El hermano de Justin, que está siendo chantajeado –el caso criminal de la aventura de Holmes−, y realmente quiere librarse de él para quedarse con toda su fortuna, contrata los servicios de una doctora en psiquiatría (Woodward) para que dictamine su locura y así poder ingresarle. Pero la doctora Watson encontrará en el “loco” Justin alguien a quien comprender, respetar e incluso admirar. Acompañará a Holmes/Justin en su personal aventura de lucha contra la maldad de Moriarty, aquí más un concepto que un personaje en sí, sin duda uno de los aciertos de la película.
‘La detective y la doctora’ era, en principio, una película para la televisión, cambiando su destino durante el proceso de rodaje, y también sufriendo el tijeretazo. Sirva como ejemplo la trama de los chantajes, que se pierde en el limbo; o sin ir más lejos, esos cambios bruscos de tono, y puede que intenciones, pasando el film de la comedia pura y dura, con referencias a la obra literaria, a otros instantes de una emotividad muy bien medida; anótese el personaje que toda su vida ha querido ser Pimpinela escarlata, instante en el que el film empieza a cobrar un sentido fascinante.
Bendita locura
Instantes como el de la central telefónica, o el jardín en el ático de un edificio, desconcertantes como pocos, buscando quizá cierto equilibro entre realidad y ficción, entre locura y cordura, chocan sin remedio contra aquellos en los que la película parece presentar sus alegóricas cartas. Todos podríamos ser Holmes, y lo que es más interesante aún, todos podríamos ser Moriarty, en este caso espectadores sin compasión, ni criterio, ni memoria, que juzga, dictamina el estado mental de los dos personajes centrales de ‘El detective y la doctora’, servidos con incuestionable feeling entre Woodward y un fantástico George C. Scott.
Anthony Harvey, que vuelve a contar con un libreto de James Goldman –que adapta su propia obra− tras ‘El león en el invierno’ (‘The Lion in Winter’, 1969), acierta de lleno al ambientar New York como si de Londres se tratase, con su niebla y todo. Los recovecos más sucios y descuidados de la ciudad por la que la locura campa a sus anchas, y en las que transcurre el último tercio del film, cuando Holmes decide enfrentarse a Moriarty, armado de valor al lado de su amada Watson, mientras se les van uniendo, en una secuencia llena de épica, todos los personajes, locos o cuerdos, que Holmes se ha encontrado a lo largo de la película.
El gran John Barry compone una de sus nostálgicas bandas sonoras para una película que tiene bastante de metalenguaje en un tiempo en el que el espectador buscaba otro tipo de cosas, de ahí el estrepitoso fracaso del film.

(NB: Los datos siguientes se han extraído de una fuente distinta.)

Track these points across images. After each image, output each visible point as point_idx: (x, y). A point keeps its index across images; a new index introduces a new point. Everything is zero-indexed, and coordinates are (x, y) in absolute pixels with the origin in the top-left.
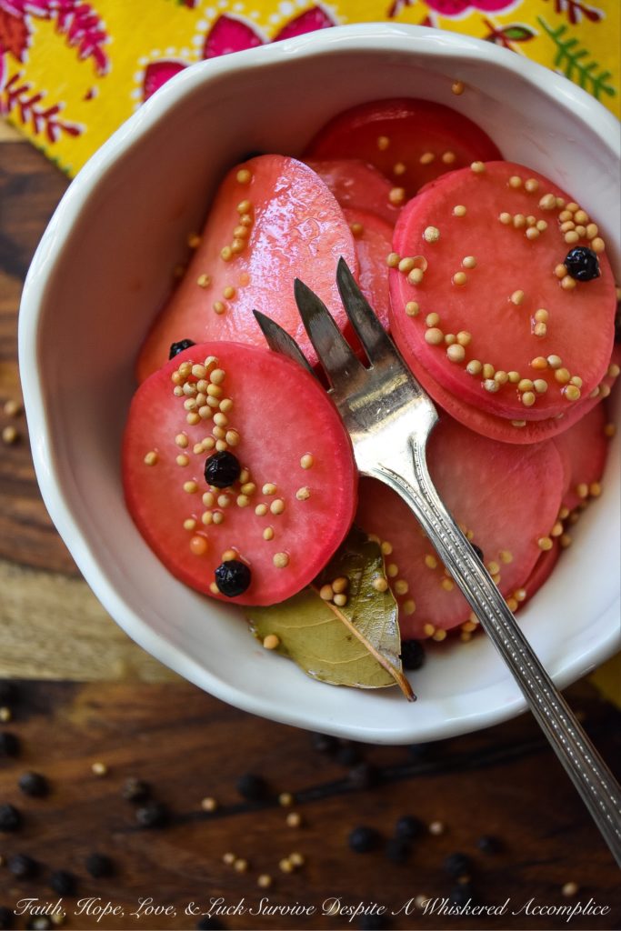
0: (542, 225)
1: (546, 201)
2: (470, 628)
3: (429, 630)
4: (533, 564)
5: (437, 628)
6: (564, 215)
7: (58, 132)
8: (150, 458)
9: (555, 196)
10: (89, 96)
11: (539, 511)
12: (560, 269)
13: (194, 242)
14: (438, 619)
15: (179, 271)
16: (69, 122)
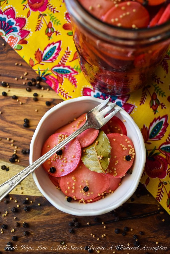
0: (126, 149)
1: (129, 146)
2: (80, 201)
3: (74, 197)
4: (96, 197)
5: (76, 198)
6: (131, 149)
7: (67, 97)
8: (48, 146)
9: (131, 146)
10: (73, 91)
11: (101, 189)
12: (125, 157)
13: (75, 119)
14: (77, 196)
15: (70, 122)
16: (69, 96)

Y un plano final absolutamente arrebatador, con los dos personajes centrales, enfrentados al metafórico Moriarty, con la cabeza bien alta, de frente, y una luz que le infiere a la secuencia interpretaciones de la más diversa índole, que bien podría ser la llegada de la cordura, un mundo de resignación, o la exaltación de la imaginación como el verdadero mundo real, el personal.